### Objective A
Return every line of the entries that contains the string "clef", treating uppercase and lowercase letters as different.

### Page extract
:::

This paper has attempted to recalibrate ideas about the newness and distinctiveness of the Society of Jesus by focusing on Jesuit administration and record management. As it turns out, the Jesuits were just as often adapting existing practices as they were inventing new ones. Our discussion clearly shows the Jesuits to be receptive observers of what was going on around them. They seem to have been especially apt at repurposing existing and well-tested routines to their own goals, in the process making any number of adjustments, thus harnessing broader trends for their specific needs. The sensible question to ask is not whether the result was “new” or not, whether Jesuit administration amounted to a “change” (or even a “revolution”) in the history of religious life. Rather, historians should historicize the experience and practice of the premodern Jesuits by highlighting that they, just like every human being and organization, accommodated existing social practices while trying to live-up to their self-declared goals in life. There certainly was great uniqueness in the way the Jesuits built an administrative life out of the existing possibilities, even though it is also clear that this was, to a large degree, as much a bricolage of existing features as a creatio ex nihilo.

 

 

Notes

[1] See Robert Aleksander Maryks, ed., Exploring Jesuit Distinctiveness: Interdisciplinary Perspectives on Ways of Proceeding within the Society of Jesus, Jesuit Studies 6 (Leiden: Brill, 2016). See also, directly relating to this volume, John W. O’Malley, “The Distinctiveness of the Society of Jesus,” Journal of Jesuit Studies 3, no. 1 (2016): 1–16.

:::

### Stored data

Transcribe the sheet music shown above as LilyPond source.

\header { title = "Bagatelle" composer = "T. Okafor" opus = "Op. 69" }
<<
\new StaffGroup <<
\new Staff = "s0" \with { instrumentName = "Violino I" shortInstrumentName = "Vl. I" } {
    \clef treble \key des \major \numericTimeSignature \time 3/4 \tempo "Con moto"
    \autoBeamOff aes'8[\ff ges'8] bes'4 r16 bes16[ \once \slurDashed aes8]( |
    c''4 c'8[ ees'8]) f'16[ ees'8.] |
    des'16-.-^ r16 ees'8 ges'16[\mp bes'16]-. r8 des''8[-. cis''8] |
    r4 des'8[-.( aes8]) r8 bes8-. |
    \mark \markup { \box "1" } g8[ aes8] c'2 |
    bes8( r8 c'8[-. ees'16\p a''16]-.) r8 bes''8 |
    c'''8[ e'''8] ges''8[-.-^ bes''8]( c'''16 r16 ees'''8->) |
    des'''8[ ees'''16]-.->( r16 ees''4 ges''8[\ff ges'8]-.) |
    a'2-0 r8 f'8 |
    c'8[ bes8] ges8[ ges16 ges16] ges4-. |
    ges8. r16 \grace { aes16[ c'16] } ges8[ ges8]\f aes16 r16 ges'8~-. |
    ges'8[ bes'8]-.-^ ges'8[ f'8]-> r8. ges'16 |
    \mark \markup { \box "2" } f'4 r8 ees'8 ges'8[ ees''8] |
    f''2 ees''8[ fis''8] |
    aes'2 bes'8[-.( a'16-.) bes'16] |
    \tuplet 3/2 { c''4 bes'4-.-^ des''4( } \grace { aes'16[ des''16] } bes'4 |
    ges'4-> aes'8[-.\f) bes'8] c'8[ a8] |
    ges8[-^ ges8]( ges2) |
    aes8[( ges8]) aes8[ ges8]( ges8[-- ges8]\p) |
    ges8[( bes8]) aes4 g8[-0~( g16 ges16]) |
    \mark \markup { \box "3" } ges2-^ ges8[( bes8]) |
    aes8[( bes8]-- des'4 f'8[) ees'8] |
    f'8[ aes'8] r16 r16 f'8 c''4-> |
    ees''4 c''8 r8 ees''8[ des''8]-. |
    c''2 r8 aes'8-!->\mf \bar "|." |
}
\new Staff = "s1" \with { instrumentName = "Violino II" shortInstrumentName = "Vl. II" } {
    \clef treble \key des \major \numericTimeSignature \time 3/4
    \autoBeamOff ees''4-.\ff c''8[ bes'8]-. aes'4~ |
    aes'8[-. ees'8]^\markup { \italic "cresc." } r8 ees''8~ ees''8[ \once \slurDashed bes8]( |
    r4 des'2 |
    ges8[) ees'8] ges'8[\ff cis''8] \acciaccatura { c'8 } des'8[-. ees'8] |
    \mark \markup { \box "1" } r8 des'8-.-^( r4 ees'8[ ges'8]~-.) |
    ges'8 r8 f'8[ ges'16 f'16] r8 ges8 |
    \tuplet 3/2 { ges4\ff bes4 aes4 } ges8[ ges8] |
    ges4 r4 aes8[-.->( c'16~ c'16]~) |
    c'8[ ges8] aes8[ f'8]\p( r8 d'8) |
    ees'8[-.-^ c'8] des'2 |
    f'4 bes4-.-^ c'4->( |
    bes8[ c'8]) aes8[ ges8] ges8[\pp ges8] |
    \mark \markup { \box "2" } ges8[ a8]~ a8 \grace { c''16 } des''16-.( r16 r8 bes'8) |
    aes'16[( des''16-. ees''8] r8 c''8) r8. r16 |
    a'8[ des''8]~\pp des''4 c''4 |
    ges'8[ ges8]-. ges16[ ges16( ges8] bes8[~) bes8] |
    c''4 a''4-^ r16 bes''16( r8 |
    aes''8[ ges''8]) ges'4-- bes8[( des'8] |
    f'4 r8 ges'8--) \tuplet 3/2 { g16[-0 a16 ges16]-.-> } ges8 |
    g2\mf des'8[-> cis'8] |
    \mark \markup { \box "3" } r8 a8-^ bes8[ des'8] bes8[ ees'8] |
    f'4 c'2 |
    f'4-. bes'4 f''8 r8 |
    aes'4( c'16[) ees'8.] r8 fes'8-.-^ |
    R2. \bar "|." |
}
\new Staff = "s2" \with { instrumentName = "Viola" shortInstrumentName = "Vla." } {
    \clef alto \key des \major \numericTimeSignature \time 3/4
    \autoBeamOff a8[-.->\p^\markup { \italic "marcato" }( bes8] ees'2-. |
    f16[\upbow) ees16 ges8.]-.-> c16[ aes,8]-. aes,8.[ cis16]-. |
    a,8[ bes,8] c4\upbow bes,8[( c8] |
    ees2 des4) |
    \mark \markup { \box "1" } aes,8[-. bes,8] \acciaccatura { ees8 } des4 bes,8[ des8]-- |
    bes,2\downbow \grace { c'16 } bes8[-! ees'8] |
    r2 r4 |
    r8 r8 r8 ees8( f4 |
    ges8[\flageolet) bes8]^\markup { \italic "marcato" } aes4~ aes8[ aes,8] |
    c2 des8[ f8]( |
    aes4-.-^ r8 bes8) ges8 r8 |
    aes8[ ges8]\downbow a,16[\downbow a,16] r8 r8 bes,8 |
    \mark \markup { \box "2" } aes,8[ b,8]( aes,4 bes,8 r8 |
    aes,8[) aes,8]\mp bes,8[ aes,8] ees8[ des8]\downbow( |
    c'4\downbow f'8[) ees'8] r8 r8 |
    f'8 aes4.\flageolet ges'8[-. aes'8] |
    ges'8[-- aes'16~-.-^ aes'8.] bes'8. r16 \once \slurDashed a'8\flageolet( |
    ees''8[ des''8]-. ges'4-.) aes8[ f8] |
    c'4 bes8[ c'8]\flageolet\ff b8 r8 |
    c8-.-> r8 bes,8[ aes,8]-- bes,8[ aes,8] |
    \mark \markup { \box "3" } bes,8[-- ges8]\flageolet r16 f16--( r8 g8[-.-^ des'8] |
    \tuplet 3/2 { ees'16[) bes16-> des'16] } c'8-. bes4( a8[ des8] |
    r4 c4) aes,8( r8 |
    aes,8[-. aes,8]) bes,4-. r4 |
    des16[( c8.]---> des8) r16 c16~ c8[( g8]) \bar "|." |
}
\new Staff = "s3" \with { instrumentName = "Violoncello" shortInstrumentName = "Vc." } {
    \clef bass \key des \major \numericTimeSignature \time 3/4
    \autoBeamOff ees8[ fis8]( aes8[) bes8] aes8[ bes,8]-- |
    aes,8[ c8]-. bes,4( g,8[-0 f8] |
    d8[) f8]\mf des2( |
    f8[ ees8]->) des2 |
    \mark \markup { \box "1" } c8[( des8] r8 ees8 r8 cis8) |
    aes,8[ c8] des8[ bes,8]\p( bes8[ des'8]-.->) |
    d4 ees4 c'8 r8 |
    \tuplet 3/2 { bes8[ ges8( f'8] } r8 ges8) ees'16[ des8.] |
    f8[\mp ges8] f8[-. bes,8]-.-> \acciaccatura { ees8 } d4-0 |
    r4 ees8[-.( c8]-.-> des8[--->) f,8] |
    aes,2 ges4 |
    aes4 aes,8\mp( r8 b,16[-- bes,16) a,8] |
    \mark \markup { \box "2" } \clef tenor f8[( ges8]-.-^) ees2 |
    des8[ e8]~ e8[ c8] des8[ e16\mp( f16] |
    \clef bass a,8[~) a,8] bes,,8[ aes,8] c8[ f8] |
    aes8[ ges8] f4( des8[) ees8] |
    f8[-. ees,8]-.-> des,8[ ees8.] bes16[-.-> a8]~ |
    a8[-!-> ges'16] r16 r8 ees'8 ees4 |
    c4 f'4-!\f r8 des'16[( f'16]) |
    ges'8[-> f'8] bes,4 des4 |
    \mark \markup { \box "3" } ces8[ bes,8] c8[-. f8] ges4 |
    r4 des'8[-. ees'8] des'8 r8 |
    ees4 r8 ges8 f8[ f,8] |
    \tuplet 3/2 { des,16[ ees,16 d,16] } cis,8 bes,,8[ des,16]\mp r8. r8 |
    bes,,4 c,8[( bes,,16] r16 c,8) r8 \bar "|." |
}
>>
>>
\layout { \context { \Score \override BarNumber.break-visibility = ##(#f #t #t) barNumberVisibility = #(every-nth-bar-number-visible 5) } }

:::

### Objective B
Answer these questions on the passage about Jesuit administration, one per line:
(i) According to the passage, what were the Jesuits especially apt at doing?
(ii) In which journal did the article "The Distinctiveness of the Society of Jesus" appear, according to the notes?
(iii) Which publisher is given for Exploring Jesuit Distinctiveness in the notes?

### Expected output A
    \clef treble \key des \major \numericTimeSignature \time 3/4 \tempo "Con moto"
    \clef treble \key des \major \numericTimeSignature \time 3/4
    \clef alto \key des \major \numericTimeSignature \time 3/4
    \clef bass \key des \major \numericTimeSignature \time 3/4
    \mark \markup { \box "2" } \clef tenor f8[( ges8]-.-^) ees2 |
    \clef bass a,8[~) a,8] bes,,8[ aes,8] c8[ f8] |

### Expected output B
(i) Repurposing existing and well-tested routines to their own goals.
(ii) Journal of Jesuit Studies.
(iii) Brill.